NEW DELHI: A day after the patent controller issued the first compulsory licence in the country to Natco Pharma, top domestic drug firms are gearing up to seek a change in the mechanism through which a compulsory licence is granted in India. The Indian way of granting a compulsory licence is unique as the process gets activated only when a generic drug maker shows interest in manufacturing and marketing a patented drug and requests permission.
Contrary to this, the governments of most other countries, such as Brazil and Thailand, where the clause of compulsory licence has been invoked suo moto appraise the portfolio of patented drugs, identify the names of critical patented drugs and then invite generic drug makers to manufacture such drugs.
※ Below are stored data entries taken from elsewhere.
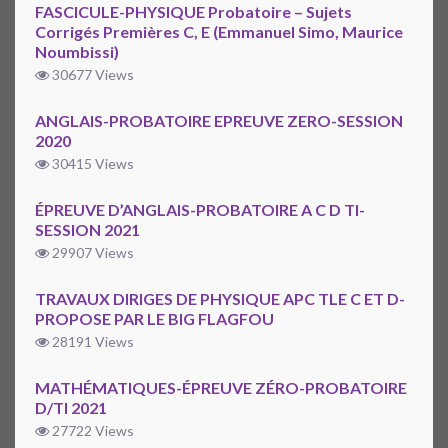
FASCICULE-PHYSIQUE Probatoire – Sujets
Corrigés Premières C, E (Emmanuel Simo, Maurice
Noumbissi)
30677 Views
ANGLAIS-PROBATOIRE EPREUVE ZERO-SESSION
2020
30415 Views
ÉPREUVE D’ANGLAIS-PROBATOIRE A C D TI-
SESSION 2021
29907 Views
TRAVAUX DIRIGES DE PHYSIQUE APC TLE C ET D-
PROPOSE PAR LE BIG FLAGFOU
28191 Views
MATHÉMATIQUES-ÉPREUVE ZÉRO-PROBATOIRE
D/TI 2021
27722 Views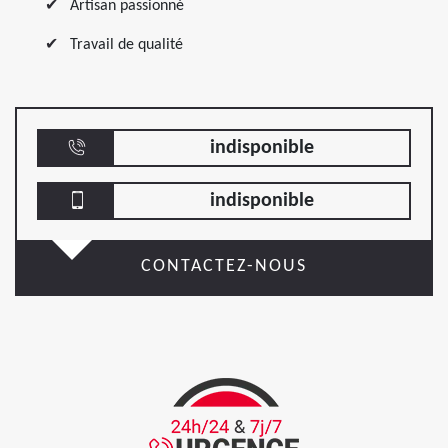
Artisan passionné
Travail de qualité
indisponible
indisponible
CONTACTEZ-NOUS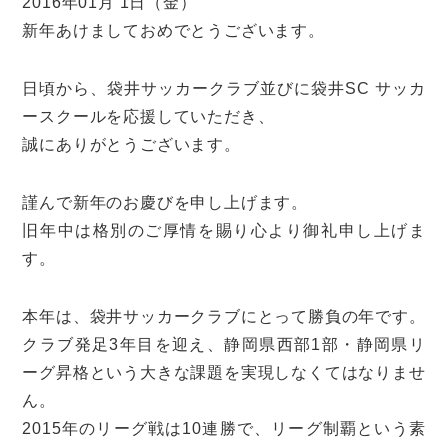
2016年01月 1日（金）
新年あけましておめでとうございます。
日頃から、袋井サッカークラブ並びに袋井SC サッカ
ースクールを応援していただき、
誠にありがとうございます。
謹んで新年のお慶びを申し上げます。
旧年中は格別のご厚情を賜り心より御礼申し上げま
す。
本年は、袋井サッカークラブにとって勝負の年です。
クラブ発足3年目を迎え、静岡県西部1部・静岡県リ
ーグ昇格という大きな課題を実現しなくてはなりませ
ん。
2015年のリーグ戦は10連勝で、リーグ制覇という素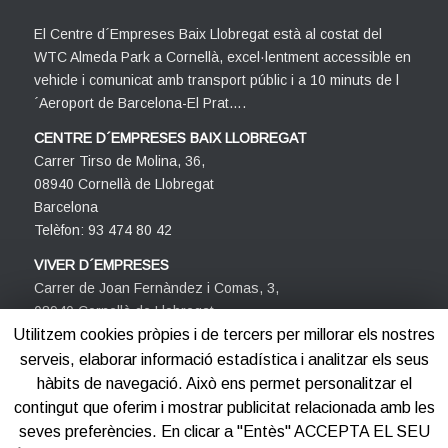
El Centre d´Empreses Baix Llobregat està al costat del
WTC Almeda Park a Cornellà, excel·lentment accessible en
vehicle i comunicat amb transport públic i a 10 minuts de l
´Aeroport de Barcelona-El Prat….
CENTRE D´EMPRESES BAIX LLOBREGAT
Carrer Tirso de Molina, 36,
08940 Cornellà de Llobregat
Barcelona
Telèfon: 93 474 80 42
VIVER D´EMPRESES
Carrer de Joan Fernàndez i Comas, 3,
08940 Cornellà de Llobregat
Barcelona
Utilitzem cookies pròpies i de tercers per millorar els nostres
Telèfon: 93 474 80 42
serveis, elaborar informació estadística i analitzar els seus
hàbits de navegació. Això ens permet personalitzar el
contingut que oferim i mostrar publicitat relacionada amb les
seves preferències. En clicar a "Entès" ACCEPTA EL SEU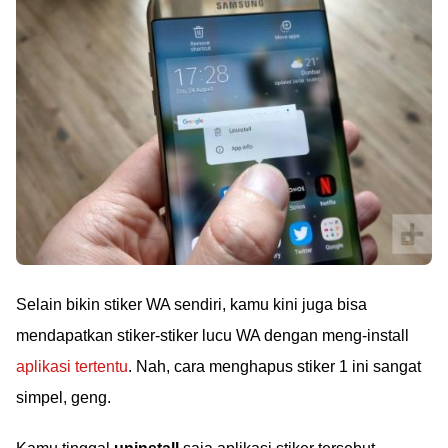
Selain bikin stiker WA sendiri, kamu kini juga bisa
mendapatkan stiker-stiker lucu WA dengan meng-install
aplikasi tertentu
. Nah, cara menghapus stiker 1 ini sangat
simpel, geng.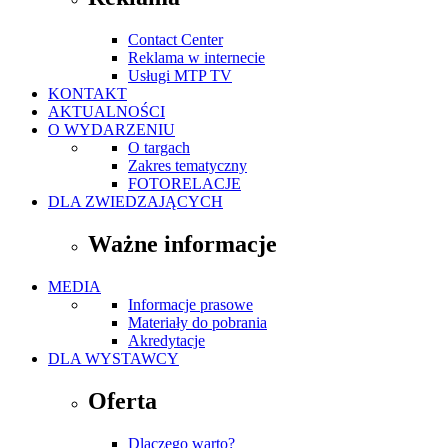
Contact Center
Reklama w internecie
Usługi MTP TV
KONTAKT
AKTUALNOŚCI
O WYDARZENIU
O targach
Zakres tematyczny
FOTORELACJE
DLA ZWIEDZAJĄCYCH
Ważne informacje
MEDIA
Informacje prasowe
Materiały do pobrania
Akredytacje
DLA WYSTAWCY
Oferta
Dlaczego warto?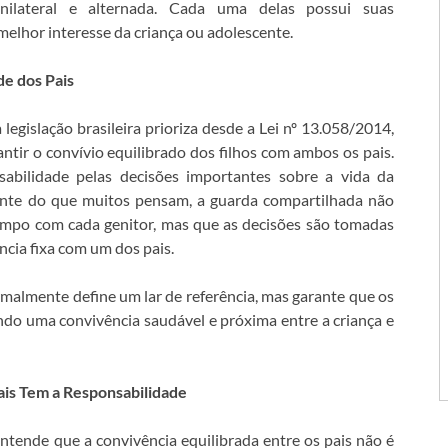
nilateral e alternada. Cada uma delas possui suas
melhor interesse da criança ou adolescente.
e dos Pais
egislação brasileira prioriza desde a Lei nº 13.058/2014,
ntir o convívio equilibrado dos filhos com ambos os pais.
abilidade pelas decisões importantes sobre a vida da
rente do que muitos pensam, a guarda compartilhada não
tempo com cada genitor, mas que as decisões são tomadas
cia fixa com um dos pais.
rmalmente define um lar de referência, mas garante que os
endo uma convivência saudável e próxima entre a criança e
is Tem a Responsabilidade
entende que a convivência equilibrada entre os pais não é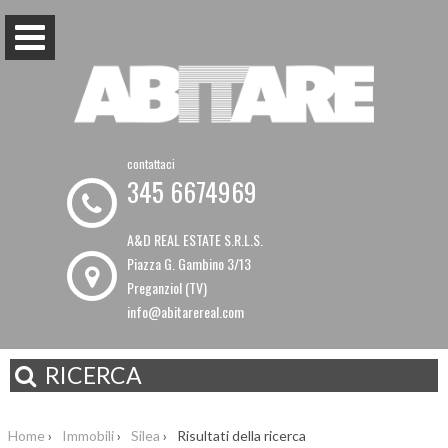
contattaci
345 6674969
A&D REAL ESTATE S.R.L.S.
Piazza G. Gambino 3/13
Preganziol (TV)
info@abitarereal.com
RICERCA
Home
›
Immobili
›
Silea
›
Risultati della ricerca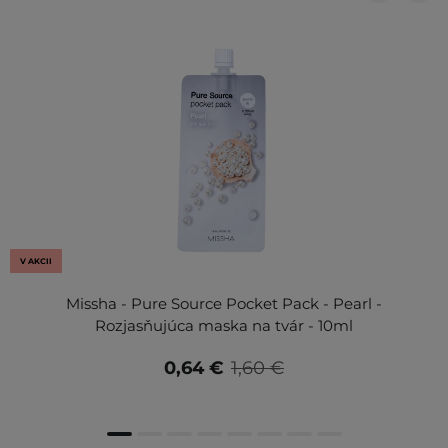
V AKCII
Missha - Pure Source Pocket Pack - Pearl -
Rozjasňujúca maska na tvár - 10ml
0,64 €
1,60 €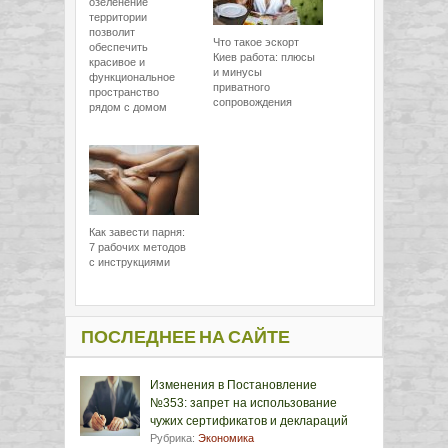
озеленение
территории
позволит
Что такое эскорт
обеспечить
Киев работа: плюсы
красивое и
и минусы
функциональное
приватного
пространство
сопровождения
рядом с домом
Как завести парня:
7 рабочих методов
с инструкциями
ПОСЛЕДНЕЕ НА САЙТЕ
Изменения в Постановление
№353: запрет на использование
чужих сертификатов и деклараций
Рубрика:
Экономика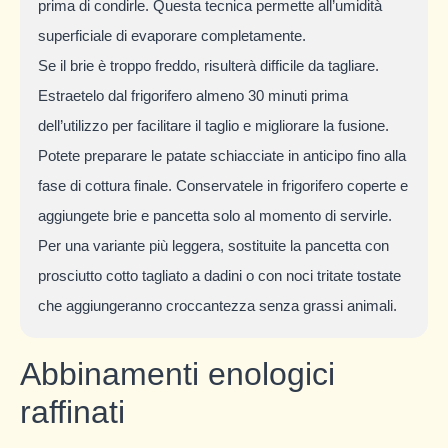
prima di condirle. Questa tecnica permette all’umidità
superficiale di evaporare completamente.
Se il brie è troppo freddo, risulterà difficile da tagliare.
Estraetelo dal frigorifero almeno 30 minuti prima
dell’utilizzo per facilitare il taglio e migliorare la fusione.
Potete preparare le patate schiacciate in anticipo fino alla
fase di cottura finale. Conservatele in frigorifero coperte e
aggiungete brie e pancetta solo al momento di servirle.
Per una variante più leggera, sostituite la pancetta con
prosciutto cotto tagliato a dadini o con noci tritate tostate
che aggiungeranno croccantezza senza grassi animali.
Abbinamenti enologici
raffinati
Top domestic drug makers now plan to urge the health ministry to study these models and identify a set of patented drugs which remain either unaffordable or inaccessible to the general population in consultation with the department of industrial policy and promotion (DIPP). In the suggested framework, the health ministry could then release a list of such drugs in a notification for which compulsory licence clause should be invoked. “The interested generic drug makers in that case can apply to the patent office and the controller under Section 92 of the patent Act shall have to grant a licence. This would be different from Section 84 which was invoked in the ‘Nexavar’ case,” said Indian Pharma Alliance secretary general DG Shah. Procedure such as this demands initiative from the government’s side rather than the generic industry.
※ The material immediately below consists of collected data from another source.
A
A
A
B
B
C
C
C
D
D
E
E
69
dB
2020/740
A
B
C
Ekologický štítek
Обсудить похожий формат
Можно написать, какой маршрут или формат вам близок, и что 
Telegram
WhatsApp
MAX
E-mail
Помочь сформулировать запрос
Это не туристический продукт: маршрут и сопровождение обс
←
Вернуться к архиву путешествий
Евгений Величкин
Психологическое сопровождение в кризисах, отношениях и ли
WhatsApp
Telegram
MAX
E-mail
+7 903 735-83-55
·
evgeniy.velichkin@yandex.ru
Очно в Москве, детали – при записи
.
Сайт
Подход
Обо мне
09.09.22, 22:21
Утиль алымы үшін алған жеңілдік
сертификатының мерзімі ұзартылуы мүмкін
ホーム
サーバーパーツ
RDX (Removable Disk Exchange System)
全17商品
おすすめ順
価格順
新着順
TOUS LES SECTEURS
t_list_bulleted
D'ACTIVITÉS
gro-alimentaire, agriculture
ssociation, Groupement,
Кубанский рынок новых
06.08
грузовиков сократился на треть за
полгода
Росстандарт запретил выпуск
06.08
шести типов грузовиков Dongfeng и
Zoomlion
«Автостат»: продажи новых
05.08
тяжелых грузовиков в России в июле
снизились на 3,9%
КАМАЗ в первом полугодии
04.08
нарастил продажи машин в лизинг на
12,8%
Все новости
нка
Shah said that the litigation cost that Natco has incurred in this case cannot be recovered in five years by selling the drug in the market. “And there is every likelihood that the case would be contested further adding to the litigation cost,” added Shah.
A modification of such nature would take India closer to the model that Thailand and Brazil have adopted. India’s case however, remains fundamentally different. One of such difference is that in case of other international examples, the drugs brought under compulsory licences have been procured by the government rather than getting sold in the retailed market. These dynamics would have to be studied by the government in detail before it can take a call on which method serves the Indian context better. Some experts advocating in favour of invocation of compulsory licence such as Leena Menghavey of MSF Access Campaign however consider the precedent India has set as ‘brilliant’ and ‘likely to be more objective’.
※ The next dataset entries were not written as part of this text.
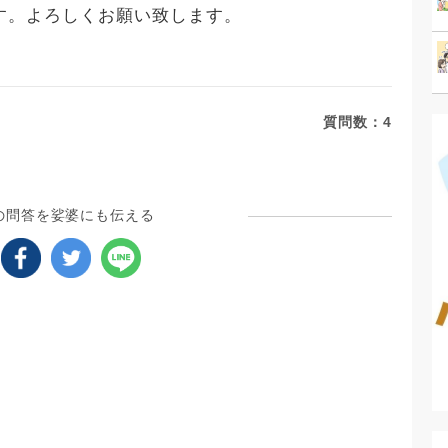
す。よろしくお願い致します。
質問数：
4
の問答を娑婆にも伝える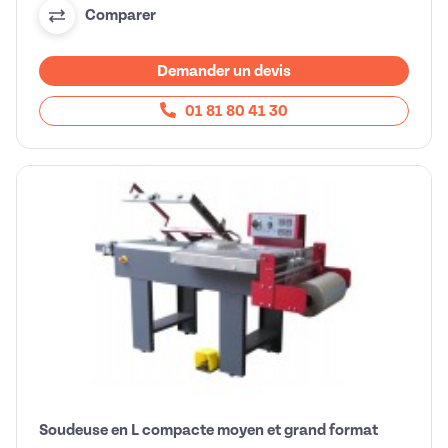
Comparer
Demander un devis
01 81 80 41 30
Soudeuse en L compacte moyen et grand format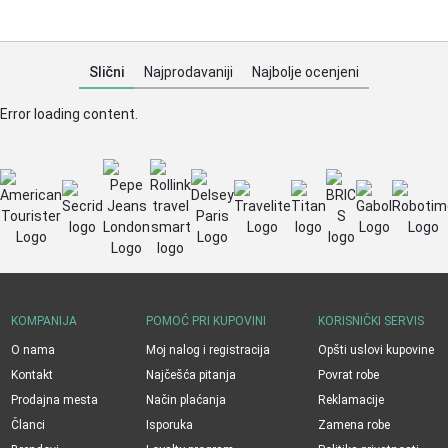
Slični
Najprodavaniji
Najbolje ocenjeni
Error loading content.
KOMPANIJA
POMOĆ PRI KUPOVINI
KORISNIČKI SERVIS
O nama
Moj nalog i registracija
Opšti uslovi kupovine
Kontakt
Najčešća pitanja
Povrat robe
Prodajna mesta
Način plaćanja
Reklamacije
Članci
Isporuka
Zamena robe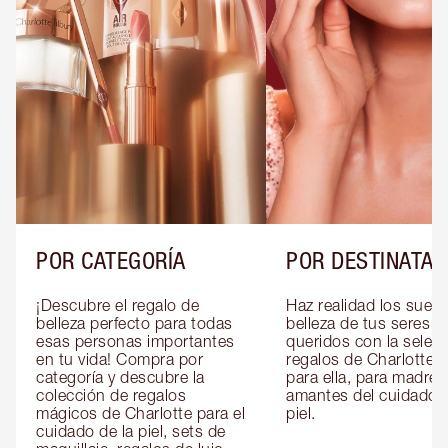
POR CATEGORÍA
POR DESTINATAR
¡Descubre el regalo de 
Haz realidad los sueño
belleza perfecto para todas 
belleza de tus seres 
esas personas importantes 
queridos con la selecc
en tu vida! Compra por 
regalos de Charlotte pa
categoría y descubre la 
para ella, para madres 
colección de regalos 
amantes del cuidado de
mágicos de Charlotte para el 
piel.
cuidado de la piel, sets de 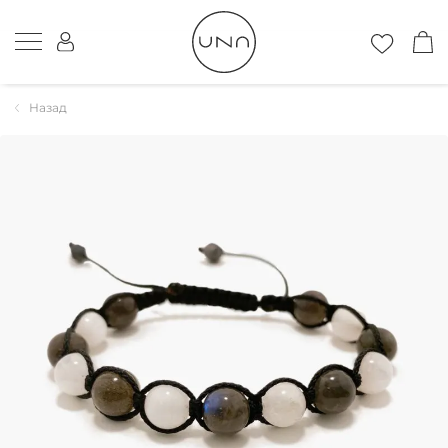
Назад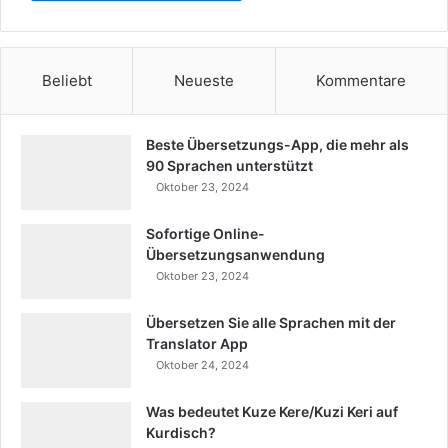
Beliebt
Neueste
Kommentare
Beste Übersetzungs-App, die mehr als
90 Sprachen unterstützt
Oktober 23, 2024
Sofortige Online-
Übersetzungsanwendung
Oktober 23, 2024
Übersetzen Sie alle Sprachen mit der
Translator App
Oktober 24, 2024
Was bedeutet Kuze Kere/Kuzi Keri auf
Kurdisch?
“When a decision is taken by the patent office on a case to case basis on a technical matter, it is likely to be divorced from political consideration and influences of corporate interest and therefore we think India has shown the way to other countries by formulating a different model,” said Menghaney. IP expert Shamnad Basheer says that the landmark judgement renders 90 per cent of all patented drugs in India, which are being imported susceptible to compulsory licences.